Vers un modèle durable

Publié le 11/07/2018

4 min

Publié le 11/07/2018

Temps de lecture : 4 min 4 min

 

Et si c’était justement cela la plus grande valeur ajoutée de la méthanisation : le digestat ? Une valorisation de la matière qui fait d’un déchet un fertilisant. De la biomasse qui devient de la matière, qui devient de l’énergie ! Les acteurs de la méthanisation en sont de plus en plus convaincus. Et vous ?

Par Laura Icart

Bien avant le lancement du premier projet d’injection de biogaz Bioénergie dans le réseau de GRDF, en 2012, à la Brie, en Seine-et-Marne, la réflexion autour des enjeux de la méthanisation et particulièrement celle du digestat préoccupe les gaziers comme les agriculteurs. Si notre pays n’est clairement pas le plus avancé  dans le développement de la méthanisation agricole, puisque certains voisins ont commencé à méthaniser depuis presque vingt ans, comme la Suisse ou encore les Pays-Bas, il se distingue pourtant clairement par un modèle où la qualité des intrants est essentiel et où l’alimentation ne rentre pas en compétition avec la production d’énergie.  

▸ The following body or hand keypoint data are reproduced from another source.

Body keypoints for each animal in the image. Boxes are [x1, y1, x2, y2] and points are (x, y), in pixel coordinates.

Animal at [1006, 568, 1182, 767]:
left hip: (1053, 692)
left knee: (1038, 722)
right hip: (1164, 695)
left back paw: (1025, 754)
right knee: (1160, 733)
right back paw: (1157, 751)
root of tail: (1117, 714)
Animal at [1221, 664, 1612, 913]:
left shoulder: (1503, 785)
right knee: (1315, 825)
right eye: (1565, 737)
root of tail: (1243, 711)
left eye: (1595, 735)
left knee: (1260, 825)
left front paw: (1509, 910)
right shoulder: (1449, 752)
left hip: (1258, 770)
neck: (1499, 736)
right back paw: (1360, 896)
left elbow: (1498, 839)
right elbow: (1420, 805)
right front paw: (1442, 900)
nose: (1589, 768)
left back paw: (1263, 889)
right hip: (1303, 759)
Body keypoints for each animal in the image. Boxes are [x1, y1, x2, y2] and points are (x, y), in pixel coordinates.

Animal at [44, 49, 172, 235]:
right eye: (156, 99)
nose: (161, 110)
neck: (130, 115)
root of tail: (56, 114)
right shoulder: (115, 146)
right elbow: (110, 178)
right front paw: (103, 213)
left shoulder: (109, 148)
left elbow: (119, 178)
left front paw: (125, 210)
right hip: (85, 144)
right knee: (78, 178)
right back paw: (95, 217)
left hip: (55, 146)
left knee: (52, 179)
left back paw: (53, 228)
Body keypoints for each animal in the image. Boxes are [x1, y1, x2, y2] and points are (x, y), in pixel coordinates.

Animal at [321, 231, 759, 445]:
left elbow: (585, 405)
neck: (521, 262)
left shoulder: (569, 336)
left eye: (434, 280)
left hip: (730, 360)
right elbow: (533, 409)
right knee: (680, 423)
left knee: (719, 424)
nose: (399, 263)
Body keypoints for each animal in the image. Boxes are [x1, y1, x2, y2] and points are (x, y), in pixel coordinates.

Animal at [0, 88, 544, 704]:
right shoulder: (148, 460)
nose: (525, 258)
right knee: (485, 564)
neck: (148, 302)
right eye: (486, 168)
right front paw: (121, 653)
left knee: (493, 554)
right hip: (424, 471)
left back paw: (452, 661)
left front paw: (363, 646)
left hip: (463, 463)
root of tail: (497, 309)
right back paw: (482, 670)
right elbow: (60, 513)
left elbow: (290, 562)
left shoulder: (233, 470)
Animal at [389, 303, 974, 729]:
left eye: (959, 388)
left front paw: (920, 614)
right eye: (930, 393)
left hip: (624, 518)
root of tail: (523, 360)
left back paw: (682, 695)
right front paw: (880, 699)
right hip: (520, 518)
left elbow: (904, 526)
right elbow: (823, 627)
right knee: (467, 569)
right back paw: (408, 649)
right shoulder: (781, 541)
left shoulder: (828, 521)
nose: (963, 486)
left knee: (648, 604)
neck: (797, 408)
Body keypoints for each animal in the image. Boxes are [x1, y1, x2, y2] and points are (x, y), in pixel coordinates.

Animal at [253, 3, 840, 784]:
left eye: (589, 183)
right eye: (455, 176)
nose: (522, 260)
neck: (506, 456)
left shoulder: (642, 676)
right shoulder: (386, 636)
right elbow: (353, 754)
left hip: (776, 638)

La France n’est pas l’Allemagne !

« Le modèle français de méthanisation repose sur la co-digestion de déchets et de coproduits agricoles, et en aucun cas sur l’utilisation de cultures issues de l’agriculture intensive dédiée » souligne Sylvain Frédéric, chargé de mission biométhane chez GRDF. Un choix que la France a toujours maintenu et qui la différencie de beaucoup de ses voisins européens – de l’Allemagne en particulier dont le modèle basé sur la culture de maïs a montré depuis ses limites et ses dérives. Si la loi de transition énergétique pour la croissance verte a fixé par décret une limite maximum de 15 % du tonnage entrant pour l’utilisation d’une culture principale pour la méthanisation, sur le terrain très peu d’agriculteurs ont recours, selon les observateurs,  à cette biomasse dédiée.

Dans son étude « Un mix de gaz 100 % renouvelable en 2050 ? » publiée en janvier dernier, l’Ademe définit le potentiel de méthanisation à 140 TWh en 2050. « Un potentiel qui n’inclut pas l’hypothèse de cultures dédiées », précise Sylvain Frédéric,  puisque les substrats de méthanisation seraient uniquement composés de déjections animales (30 TWh), de résidus de cultures (30 TWh) et de cultures intermédiaires à multi-service environnementaux (dites « Cimse ») équivalent à 50 Twh, le restant étant des couverts végétaux.

La recherche vent debout !

Dans le cadre d’un accord-cadre signé le 22 février avec GRDF, l’Institut national de recherche agronomique (Inra) travaille sur le digestat, matière issue de la méthanisation et destinée à l’épandage agricole, afin notamment de répondre à l’objectif commun fixé entre les deux acteurs à savoir « valoriser et développer la méthanisation agricole au cœur des territoires ». « Il n’y a pas d’autre possibilité que d’utiliser la biomasse agricole si on veut 100 % de gaz à horizon 2050 » précise à Gaz d’aujourd’hui Nicolas Bernet, directeur de recherche à l’Inra dont le laboratoire de biotechnologie de l’environnement (LBE) travaille depuis longtemps avec des énergéticiens (GRTgaz, Air liquide entre autres) sur les questions de méthanisation. Un partenariat développé autour de trois axes : la baisse des coûts de production du biogaz, la valorisation agronomique du digestat notamment avec l’aide des Cimse et la collecte d’un maximum de données pour créer un modèle français optimisé.

Pour une gestion raisonnée des fertilisants

Le digestat, c’est le retour au sol d’une matière organique enrichie. Pour certains sites de méthanisation, les Cimse sont des intrants disponibles et pertinents. « Si certaines personnes tendent à les considérer comme de la culture dédiée c’est qu’ils n’ont pas pris en compte leurs atouts et notamment leurs capacités à lutter contre l’appauvrissement des sols », précise Nicolas Bernet. « Ce sont de vrais puits de carbone » conclut-il.